3. With respect to the Debt Securities, when (i) the Board of Directors shall have taken all necessary action to approve the issuance and sale of any Debt Securities, the terms of the offering thereof and related matters and (ii) when issued in accordance with the provisions of the Indenture and in accordance with the terms of an underwriting agreement or other sale agreement approved by the Board of Directors, and upon payment of the consideration therein, the Debt Securities will constitute valid and binding obligations of the Company enforceable against the Company in accordance with their terms.
4. With respect to the Depositary Shares, when (i) the Board of Directors shall have taken all necessary action to approve the issuance and sale of any Depositary Shares representing fractional interests in shares of Class A Shares or Preferred Shares, the terms of the offering thereof and related matters and (ii) when the depositary certificates evidencing the Depositary Shares are issued in accordance with the provisions of the Deposit Agreement and in accordance with the terms of an underwriting agreement or other sale agreement approved by the Board of Directors, and upon payment of the consideration therein, the Depositary Shares will constitute valid and binding obligations of the Company enforceable against the Company in accordance with their terms.
5. With respect to the Units, (i) the Board of Directors shall have taken all necessary action to approve the issuance and sale of any Units and delivery to the unit agent of the Securities that are the components of any Units, the terms of the offering thereof and related matters and (ii) when the Units and the Securities that are the components of such Units are issued in accordance with the provisions of the applicable definitive Unit Agreement, the Certificate of Incorporation, and the Bylaws and in accordance with the terms of an underwriting agreement or other sale agreement approved by the board of directors of the Company, and upon payment of the consideration therein, the Units will constitute valid and binding obligations of the Company enforceable against the Company in accordance with their terms.

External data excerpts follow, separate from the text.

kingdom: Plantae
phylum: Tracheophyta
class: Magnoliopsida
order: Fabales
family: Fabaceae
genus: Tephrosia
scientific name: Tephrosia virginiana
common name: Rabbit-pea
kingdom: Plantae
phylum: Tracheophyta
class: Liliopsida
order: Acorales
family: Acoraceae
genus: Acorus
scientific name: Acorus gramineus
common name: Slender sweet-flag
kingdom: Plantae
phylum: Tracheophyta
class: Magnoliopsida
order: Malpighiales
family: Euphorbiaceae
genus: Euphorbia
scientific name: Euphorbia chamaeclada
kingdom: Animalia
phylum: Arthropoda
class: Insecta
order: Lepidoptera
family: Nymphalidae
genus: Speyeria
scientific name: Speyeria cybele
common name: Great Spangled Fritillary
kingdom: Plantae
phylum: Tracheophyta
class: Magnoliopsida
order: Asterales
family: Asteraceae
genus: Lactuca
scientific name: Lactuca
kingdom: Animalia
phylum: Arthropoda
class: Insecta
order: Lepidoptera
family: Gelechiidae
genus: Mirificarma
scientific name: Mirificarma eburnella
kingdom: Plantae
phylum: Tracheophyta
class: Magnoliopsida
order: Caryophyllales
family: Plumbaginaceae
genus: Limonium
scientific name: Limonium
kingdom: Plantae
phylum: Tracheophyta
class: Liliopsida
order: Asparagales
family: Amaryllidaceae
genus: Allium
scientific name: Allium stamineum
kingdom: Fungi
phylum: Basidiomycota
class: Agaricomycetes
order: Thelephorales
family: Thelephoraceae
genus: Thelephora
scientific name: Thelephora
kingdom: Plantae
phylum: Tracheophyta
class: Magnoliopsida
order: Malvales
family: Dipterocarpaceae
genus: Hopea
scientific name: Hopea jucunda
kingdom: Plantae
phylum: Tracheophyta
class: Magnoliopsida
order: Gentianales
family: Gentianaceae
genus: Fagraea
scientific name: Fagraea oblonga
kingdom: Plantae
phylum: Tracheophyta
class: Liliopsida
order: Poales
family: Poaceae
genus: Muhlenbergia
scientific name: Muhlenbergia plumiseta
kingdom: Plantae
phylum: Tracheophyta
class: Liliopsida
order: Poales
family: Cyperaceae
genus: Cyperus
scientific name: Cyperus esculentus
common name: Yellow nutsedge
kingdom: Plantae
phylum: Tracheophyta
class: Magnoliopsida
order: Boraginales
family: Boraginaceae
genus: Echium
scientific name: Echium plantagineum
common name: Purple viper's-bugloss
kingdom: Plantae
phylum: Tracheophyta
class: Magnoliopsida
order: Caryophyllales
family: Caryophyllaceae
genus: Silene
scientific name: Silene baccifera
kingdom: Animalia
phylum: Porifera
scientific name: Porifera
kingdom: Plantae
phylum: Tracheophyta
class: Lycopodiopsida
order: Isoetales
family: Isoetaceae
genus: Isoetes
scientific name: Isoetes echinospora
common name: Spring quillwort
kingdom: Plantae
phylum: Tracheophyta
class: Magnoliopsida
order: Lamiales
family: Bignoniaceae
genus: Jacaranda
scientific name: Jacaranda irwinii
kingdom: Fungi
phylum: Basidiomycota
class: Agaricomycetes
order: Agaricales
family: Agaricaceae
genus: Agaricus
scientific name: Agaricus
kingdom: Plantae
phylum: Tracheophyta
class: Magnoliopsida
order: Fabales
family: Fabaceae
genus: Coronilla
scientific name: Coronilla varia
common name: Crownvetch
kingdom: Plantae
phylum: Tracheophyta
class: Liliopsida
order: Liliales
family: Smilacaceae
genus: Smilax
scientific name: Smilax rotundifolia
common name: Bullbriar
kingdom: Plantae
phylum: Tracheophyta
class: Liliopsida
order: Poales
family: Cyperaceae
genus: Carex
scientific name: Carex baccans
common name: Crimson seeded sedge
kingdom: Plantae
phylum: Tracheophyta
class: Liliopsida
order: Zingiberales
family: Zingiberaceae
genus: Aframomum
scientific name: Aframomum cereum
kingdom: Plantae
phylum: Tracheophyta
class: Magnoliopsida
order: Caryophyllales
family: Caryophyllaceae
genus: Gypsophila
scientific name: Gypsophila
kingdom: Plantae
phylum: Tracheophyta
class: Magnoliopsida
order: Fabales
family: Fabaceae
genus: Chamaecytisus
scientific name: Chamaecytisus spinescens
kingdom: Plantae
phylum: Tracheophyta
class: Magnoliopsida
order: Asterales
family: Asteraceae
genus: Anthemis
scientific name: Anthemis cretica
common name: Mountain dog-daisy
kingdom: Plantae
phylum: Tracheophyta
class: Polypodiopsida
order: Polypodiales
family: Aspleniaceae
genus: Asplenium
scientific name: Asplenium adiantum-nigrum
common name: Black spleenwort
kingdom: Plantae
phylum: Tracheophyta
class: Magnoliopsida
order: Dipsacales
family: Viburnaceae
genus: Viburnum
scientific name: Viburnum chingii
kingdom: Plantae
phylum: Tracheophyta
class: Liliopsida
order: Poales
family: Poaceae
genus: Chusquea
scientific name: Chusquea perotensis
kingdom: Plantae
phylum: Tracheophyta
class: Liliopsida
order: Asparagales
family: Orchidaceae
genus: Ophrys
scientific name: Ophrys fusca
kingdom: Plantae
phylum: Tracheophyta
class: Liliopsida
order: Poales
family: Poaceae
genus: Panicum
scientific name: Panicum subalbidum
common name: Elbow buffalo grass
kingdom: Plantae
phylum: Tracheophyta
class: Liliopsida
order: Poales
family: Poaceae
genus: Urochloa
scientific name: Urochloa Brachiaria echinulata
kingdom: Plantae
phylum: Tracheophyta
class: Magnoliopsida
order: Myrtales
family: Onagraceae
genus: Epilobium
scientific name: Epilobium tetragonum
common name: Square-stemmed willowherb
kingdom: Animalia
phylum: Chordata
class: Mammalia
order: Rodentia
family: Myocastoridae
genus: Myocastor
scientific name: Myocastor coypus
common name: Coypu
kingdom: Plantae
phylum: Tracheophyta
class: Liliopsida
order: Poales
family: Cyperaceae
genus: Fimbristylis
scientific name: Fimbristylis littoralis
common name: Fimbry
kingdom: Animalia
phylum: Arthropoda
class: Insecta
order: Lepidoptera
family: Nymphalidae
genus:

6. With respect to the Warrants, when (i) the Board of Directors shall have taken all necessary action to approve the issuance and sale of any Warrants, the terms of the offering thereof and related matters and (ii) when issued in accordance with the provisions of the applicable definitive Warrant Agreement and in accordance with the terms of an underwriting agreement or other sale agreement approved by the Board of Directors, and upon payment of the consideration therein, the Warrants will constitute valid and binding obligations of the Company enforceable against the Company in accordance with their terms.
Our opinions expressed above are subject to the qualifications that we express no opinion as to the applicability of, compliance with, or effect of (i) any bankruptcy, insolvency, reorganization, fraudulent transfer, fraudulent conveyance, moratorium or other similar law affecting the enforcement of creditors’ rights generally, (ii) general principles of equity (regardless of whether enforcement is considered in a proceeding in equity or at law), (iii) other commonly recognized statutory and judicial constraints as to enforceability, including statutes of limitations, and (iv) public policy considerations which may limit the rights of parties to obtain certain remedies.